Oil sands producers plan to spend billions of dollars on emissions-reducing technologies so that they can boost production and sell more of their climate-warming products overseas, an industry lobby group explained to Canada’s federal government on multiple occasions.
“As our sector decarbonizes, we believe that the oil sands can play an even bigger role in producing energy for Canada and the world,” said the Pathways Alliance, an organization representing the six largest oil sands producers, in a submission last fall during consultations over the federal government’s 2023 budget.
The Pathways Alliance suggested it’s not concerned about the market for oil shrinking as governments around the world move more aggressively to fight climate change because it will outcompete other countries’ oil industries and keep on expanding.
“If Canadian oil sands can reduce its carbon intensity below other global sources of oil, we believe Canada should seek to increase its market share for responsibly produced, lower emissions energy, even if global market demand, as a whole, begins to decline,” it said in the submission.
The Pathways Alliance also made this point to the House of Commons Standing Committee on Environment and Sustainable Development — that its efforts to achieve “net-zero” emissions in the oil sands by 2050, whereby the climate impact of the industry’s operations is eliminated or neutralized, are part of an oil and gas growth strategy.
“We need to keep in mind that this is about reducing emissions and not reducing production,” said the organization last year in a separate submission.
“Every time they’re talking about decarbonization, there’s a push behind that to increase the oil and gas supply,” said Sofia Basheer, an analyst with the London-based organization InfluenceMap, which included the above documents in a new report about Canadian oil and gas producers. “It’s incompatible with Canada’s climate goals.”

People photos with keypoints
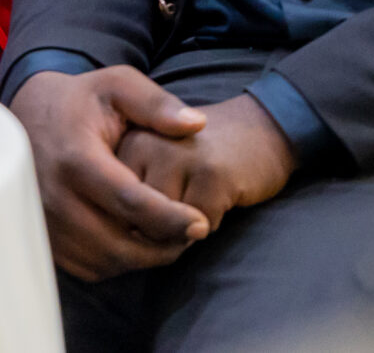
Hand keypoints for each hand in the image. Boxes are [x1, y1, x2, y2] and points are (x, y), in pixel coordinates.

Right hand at [12, 67, 210, 281]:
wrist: (28, 113)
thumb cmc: (80, 100)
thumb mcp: (117, 86)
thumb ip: (157, 104)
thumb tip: (197, 124)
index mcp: (77, 158)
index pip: (131, 203)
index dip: (171, 219)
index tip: (201, 224)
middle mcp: (55, 196)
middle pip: (118, 244)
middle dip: (163, 247)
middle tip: (190, 235)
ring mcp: (46, 221)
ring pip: (104, 262)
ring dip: (142, 258)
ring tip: (168, 239)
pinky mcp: (44, 237)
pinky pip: (87, 267)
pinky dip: (117, 263)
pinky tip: (135, 242)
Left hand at [113, 94, 294, 234]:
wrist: (260, 130)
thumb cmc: (202, 159)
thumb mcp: (157, 167)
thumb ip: (131, 198)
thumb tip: (121, 243)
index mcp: (126, 143)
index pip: (113, 208)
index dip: (137, 222)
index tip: (160, 203)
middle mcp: (145, 143)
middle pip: (136, 220)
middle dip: (161, 228)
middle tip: (186, 201)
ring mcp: (178, 156)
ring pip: (165, 226)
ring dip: (185, 228)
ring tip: (201, 197)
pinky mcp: (211, 173)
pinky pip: (199, 225)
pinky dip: (212, 222)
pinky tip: (221, 197)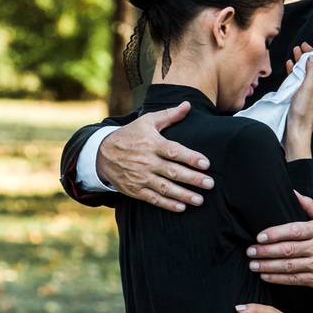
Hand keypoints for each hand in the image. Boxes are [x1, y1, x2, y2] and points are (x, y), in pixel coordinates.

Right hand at [95, 102, 214, 211]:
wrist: (102, 153)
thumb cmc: (130, 135)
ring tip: (200, 200)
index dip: (190, 158)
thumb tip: (187, 104)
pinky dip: (167, 204)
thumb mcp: (147, 121)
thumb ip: (169, 115)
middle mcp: (147, 161)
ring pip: (165, 188)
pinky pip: (153, 199)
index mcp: (152, 144)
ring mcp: (141, 177)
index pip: (174, 151)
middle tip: (210, 184)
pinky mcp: (135, 190)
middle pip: (173, 171)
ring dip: (183, 195)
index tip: (206, 164)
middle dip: (193, 179)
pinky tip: (181, 207)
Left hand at [248, 195, 312, 291]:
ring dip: (268, 266)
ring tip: (253, 264)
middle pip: (288, 250)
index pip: (294, 231)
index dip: (275, 234)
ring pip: (288, 266)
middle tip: (250, 251)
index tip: (259, 237)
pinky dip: (277, 279)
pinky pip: (294, 280)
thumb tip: (291, 192)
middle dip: (266, 251)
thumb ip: (309, 205)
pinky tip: (265, 276)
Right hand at [283, 40, 312, 160]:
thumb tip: (312, 58)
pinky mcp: (307, 95)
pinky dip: (298, 70)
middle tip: (304, 46)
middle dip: (312, 54)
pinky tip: (292, 65)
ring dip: (303, 61)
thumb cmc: (303, 115)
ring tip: (296, 52)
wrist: (296, 131)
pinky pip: (304, 79)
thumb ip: (311, 71)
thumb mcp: (307, 88)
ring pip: (312, 71)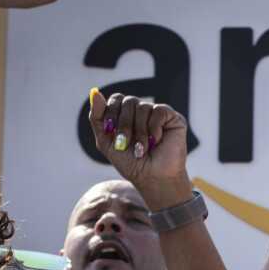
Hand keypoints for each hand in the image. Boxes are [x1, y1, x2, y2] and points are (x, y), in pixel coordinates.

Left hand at [87, 89, 191, 208]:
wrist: (152, 178)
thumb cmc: (131, 163)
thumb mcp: (105, 141)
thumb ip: (97, 117)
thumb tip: (95, 92)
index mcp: (126, 115)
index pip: (117, 99)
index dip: (111, 112)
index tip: (110, 131)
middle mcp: (142, 112)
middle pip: (129, 101)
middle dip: (124, 124)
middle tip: (125, 143)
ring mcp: (158, 114)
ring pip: (143, 107)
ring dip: (139, 131)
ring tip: (142, 148)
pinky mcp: (173, 118)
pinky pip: (159, 111)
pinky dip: (154, 128)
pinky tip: (156, 141)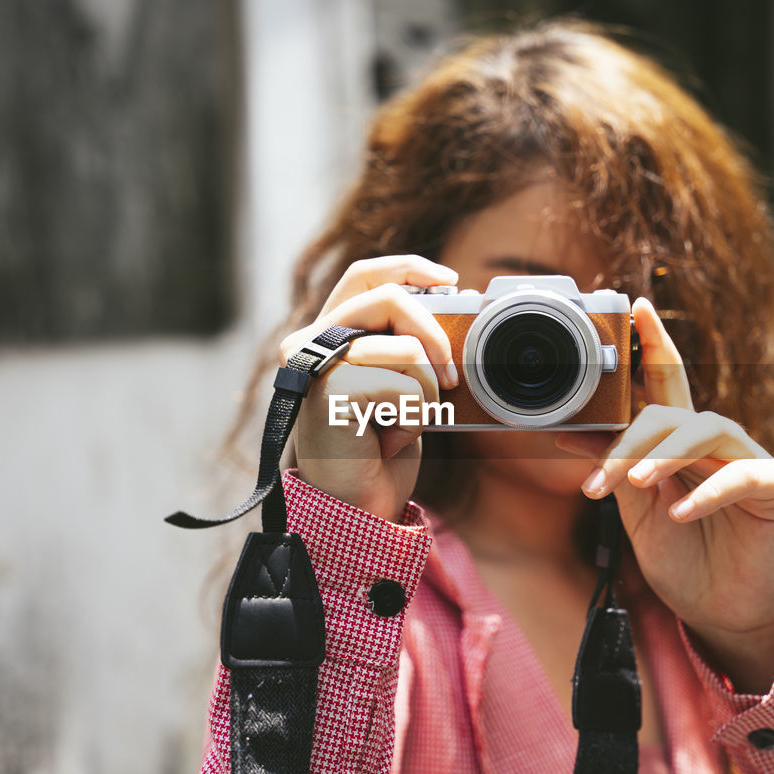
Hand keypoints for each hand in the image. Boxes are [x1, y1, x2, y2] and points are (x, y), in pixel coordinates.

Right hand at [277, 256, 459, 522]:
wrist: (357, 506)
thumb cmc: (380, 447)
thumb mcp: (403, 384)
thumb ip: (415, 343)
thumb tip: (458, 298)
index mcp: (331, 333)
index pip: (364, 275)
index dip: (409, 267)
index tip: (451, 282)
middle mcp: (315, 341)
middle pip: (390, 297)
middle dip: (436, 335)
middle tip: (450, 378)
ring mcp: (317, 364)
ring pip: (408, 350)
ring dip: (426, 395)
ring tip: (402, 424)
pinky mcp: (330, 392)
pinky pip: (406, 389)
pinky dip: (414, 420)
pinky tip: (387, 441)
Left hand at [556, 298, 773, 692]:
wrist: (718, 613)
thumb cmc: (682, 558)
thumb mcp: (637, 510)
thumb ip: (617, 468)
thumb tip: (572, 431)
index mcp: (681, 442)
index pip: (667, 382)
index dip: (654, 343)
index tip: (634, 308)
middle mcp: (717, 442)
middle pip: (672, 412)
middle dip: (630, 439)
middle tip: (601, 480)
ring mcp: (750, 461)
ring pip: (705, 430)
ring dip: (665, 453)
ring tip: (636, 484)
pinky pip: (742, 476)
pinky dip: (708, 492)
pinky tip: (681, 514)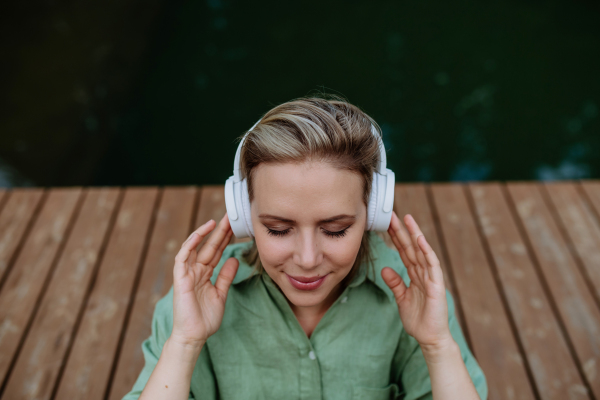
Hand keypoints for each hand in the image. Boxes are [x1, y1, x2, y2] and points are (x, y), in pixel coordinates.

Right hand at [170, 213, 238, 347]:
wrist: (194, 336)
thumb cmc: (205, 319)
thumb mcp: (221, 294)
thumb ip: (226, 276)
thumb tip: (234, 259)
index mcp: (205, 274)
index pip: (216, 252)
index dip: (225, 238)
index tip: (235, 226)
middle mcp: (195, 271)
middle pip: (208, 246)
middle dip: (219, 231)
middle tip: (230, 216)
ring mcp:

- Work task A
Translate this sentence from the oil sands article into French: "“We need to keep in mind that this is about reducing emissions and not reducing production,” said the organization last year in a separate submission."
- Work task B
Echo the oil sands article word for word, starting with "Oil sands producers plan" and going on through "government’s 2023 budget.".

- Expected answer A
« Nous devons garder à l'esprit qu'il s'agit de réduire les émissions et non de réduire la production », a déclaré l'organisation l'année dernière dans un mémoire distinct.

- Expected answer B
Oil sands producers plan to spend billions of dollars on emissions-reducing technologies so that they can boost production and sell more of their climate-warming products overseas, an industry lobby group explained to Canada’s federal government on multiple occasions.
“As our sector decarbonizes, we believe that the oil sands can play an even bigger role in producing energy for Canada and the world,” said the Pathways Alliance, an organization representing the six largest oil sands producers, in a submission last fall during consultations over the federal government’s 2023 budget.